PROBLEM DESCRIPTION
Turn every line of all the rows below into a JSON list of strings, with one string per line and no blank lines.
....................
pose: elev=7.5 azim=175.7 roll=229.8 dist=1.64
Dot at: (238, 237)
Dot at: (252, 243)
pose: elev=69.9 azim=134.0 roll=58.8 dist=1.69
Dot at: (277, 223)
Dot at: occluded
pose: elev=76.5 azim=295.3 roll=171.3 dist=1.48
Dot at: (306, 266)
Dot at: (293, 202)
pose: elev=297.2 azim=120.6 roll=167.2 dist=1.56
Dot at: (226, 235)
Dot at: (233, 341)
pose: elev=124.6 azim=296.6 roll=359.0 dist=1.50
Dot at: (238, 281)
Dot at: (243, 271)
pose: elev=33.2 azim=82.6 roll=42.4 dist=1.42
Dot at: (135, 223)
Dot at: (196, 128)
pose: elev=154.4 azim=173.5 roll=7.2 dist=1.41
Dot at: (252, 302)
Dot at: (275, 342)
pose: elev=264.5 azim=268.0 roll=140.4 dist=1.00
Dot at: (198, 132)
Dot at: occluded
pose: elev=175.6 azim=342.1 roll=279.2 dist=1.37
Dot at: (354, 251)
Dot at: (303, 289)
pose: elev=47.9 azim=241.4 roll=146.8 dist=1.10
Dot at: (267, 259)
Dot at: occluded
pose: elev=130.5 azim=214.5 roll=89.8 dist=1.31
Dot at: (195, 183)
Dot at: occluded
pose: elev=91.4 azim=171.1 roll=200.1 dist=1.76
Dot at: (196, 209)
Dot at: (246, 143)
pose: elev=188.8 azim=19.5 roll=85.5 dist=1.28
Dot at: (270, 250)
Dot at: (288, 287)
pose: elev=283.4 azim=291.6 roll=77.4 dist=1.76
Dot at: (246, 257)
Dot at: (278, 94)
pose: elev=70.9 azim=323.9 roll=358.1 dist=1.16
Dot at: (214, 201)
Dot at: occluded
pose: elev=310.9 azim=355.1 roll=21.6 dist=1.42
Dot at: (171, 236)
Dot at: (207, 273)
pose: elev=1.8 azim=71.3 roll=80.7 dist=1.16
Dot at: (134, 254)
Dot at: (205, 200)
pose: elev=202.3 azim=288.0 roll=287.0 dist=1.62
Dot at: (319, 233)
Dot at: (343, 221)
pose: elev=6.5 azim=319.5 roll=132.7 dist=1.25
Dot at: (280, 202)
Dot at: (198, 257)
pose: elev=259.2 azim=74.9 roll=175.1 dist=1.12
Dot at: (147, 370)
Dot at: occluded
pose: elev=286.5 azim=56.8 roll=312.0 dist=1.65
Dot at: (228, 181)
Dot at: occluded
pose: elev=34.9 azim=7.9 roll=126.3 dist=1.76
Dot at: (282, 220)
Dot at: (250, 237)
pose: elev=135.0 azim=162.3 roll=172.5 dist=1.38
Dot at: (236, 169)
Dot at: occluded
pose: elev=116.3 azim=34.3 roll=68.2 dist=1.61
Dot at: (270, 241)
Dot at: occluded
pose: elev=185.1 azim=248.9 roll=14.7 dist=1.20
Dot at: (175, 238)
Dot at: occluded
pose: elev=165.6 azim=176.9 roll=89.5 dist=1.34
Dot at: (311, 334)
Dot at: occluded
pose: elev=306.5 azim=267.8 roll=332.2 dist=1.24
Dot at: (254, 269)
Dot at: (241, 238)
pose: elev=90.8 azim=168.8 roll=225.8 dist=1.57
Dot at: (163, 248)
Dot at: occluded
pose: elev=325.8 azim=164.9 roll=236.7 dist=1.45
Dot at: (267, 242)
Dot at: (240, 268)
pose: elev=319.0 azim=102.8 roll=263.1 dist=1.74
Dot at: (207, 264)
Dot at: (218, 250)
....................
RESPONSE FOR THIS EXERCISE
[
  "pose: elev=7.5 azim=175.7 roll=229.8 dist=1.64",
  "Dot at: (238, 237)",
  "Dot at: (252, 243)",
  "pose: elev=69.9 azim=134.0 roll=58.8 dist=1.69",
  "Dot at: (277, 223)",
  "Dot at: occluded",
  "pose: elev=76.5 azim=295.3 roll=171.3 dist=1.48",
  "Dot at: (306, 266)",
  "Dot at: (293, 202)",
  "pose: elev=297.2 azim=120.6 roll=167.2 dist=1.56",
  "Dot at: (226, 235)",
  "Dot at: (233, 341)",
  "pose: elev=124.6 azim=296.6 roll=359.0 dist=1.50",
  "Dot at: (238, 281)",
  "Dot at: (243, 271)",
  "pose: elev=33.2 azim=82.6 roll=42.4 dist=1.42",
  "Dot at: (135, 223)",
  "Dot at: (196, 128)",
  "pose: elev=154.4 azim=173.5 roll=7.2 dist=1.41",
  "Dot at: (252, 302)",
  "Dot at: (275, 342)",
  "pose: elev=264.5 azim=268.0 roll=140.4 dist=1.00",
  "Dot at: (198, 132)",
  "Dot at: occluded",
  "pose: elev=175.6 azim=342.1 roll=279.2 dist=1.37",
  "Dot at: (354, 251)",
  "Dot at: (303, 289)",
  "pose: elev=47.9 azim=241.4 roll=146.8 dist=1.10",
  "Dot at: (267, 259)",
  "Dot at: occluded",
  "pose: elev=130.5 azim=214.5 roll=89.8 dist=1.31",
  "Dot at: (195, 183)",
  "Dot at: occluded",
  "pose: elev=91.4 azim=171.1 roll=200.1 dist=1.76",
  "Dot at: (196, 209)",
  "Dot at: (246, 143)",
  "pose: elev=188.8 azim=19.5 roll=85.5 dist=1.28",
  "Dot at: (270, 250)",
  "Dot at: (288, 287)",
  "pose: elev=283.4 azim=291.6 roll=77.4 dist=1.76",
  "Dot at: (246, 257)",
  "Dot at: (278, 94)",
  "pose: elev=70.9 azim=323.9 roll=358.1 dist=1.16",
  "Dot at: (214, 201)",
  "Dot at: occluded",
  "pose: elev=310.9 azim=355.1 roll=21.6 dist=1.42",
  "Dot at: (171, 236)",
  "Dot at: (207, 273)",
  "pose: elev=1.8 azim=71.3 roll=80.7 dist=1.16",
  "Dot at: (134, 254)",
  "Dot at: (205, 200)",
  "pose: elev=202.3 azim=288.0 roll=287.0 dist=1.62",
  "Dot at: (319, 233)",
  "Dot at: (343, 221)",
  "pose: elev=6.5 azim=319.5 roll=132.7 dist=1.25",
  "Dot at: (280, 202)",
  "Dot at: (198, 257)",
  "pose: elev=259.2 azim=74.9 roll=175.1 dist=1.12",
  "Dot at: (147, 370)",
  "Dot at: occluded",
  "pose: elev=286.5 azim=56.8 roll=312.0 dist=1.65",
  "Dot at: (228, 181)",
  "Dot at: occluded",
  "pose: elev=34.9 azim=7.9 roll=126.3 dist=1.76",
  "Dot at: (282, 220)",
  "Dot at: (250, 237)",
  "pose: elev=135.0 azim=162.3 roll=172.5 dist=1.38",
  "Dot at: (236, 169)",
  "Dot at: occluded",
  "pose: elev=116.3 azim=34.3 roll=68.2 dist=1.61",
  "Dot at: (270, 241)",
  "Dot at: occluded",
  "pose: elev=185.1 azim=248.9 roll=14.7 dist=1.20",
  "Dot at: (175, 238)",
  "Dot at: occluded",
  "pose: elev=165.6 azim=176.9 roll=89.5 dist=1.34",
  "Dot at: (311, 334)",
  "Dot at: occluded",
  "pose: elev=306.5 azim=267.8 roll=332.2 dist=1.24",
  "Dot at: (254, 269)",
  "Dot at: (241, 238)",
  "pose: elev=90.8 azim=168.8 roll=225.8 dist=1.57",
  "Dot at: (163, 248)",
  "Dot at: occluded",
  "pose: elev=325.8 azim=164.9 roll=236.7 dist=1.45",
  "Dot at: (267, 242)",
  "Dot at: (240, 268)",
  "pose: elev=319.0 azim=102.8 roll=263.1 dist=1.74",
  "Dot at: (207, 264)",
  "Dot at: (218, 250)"
]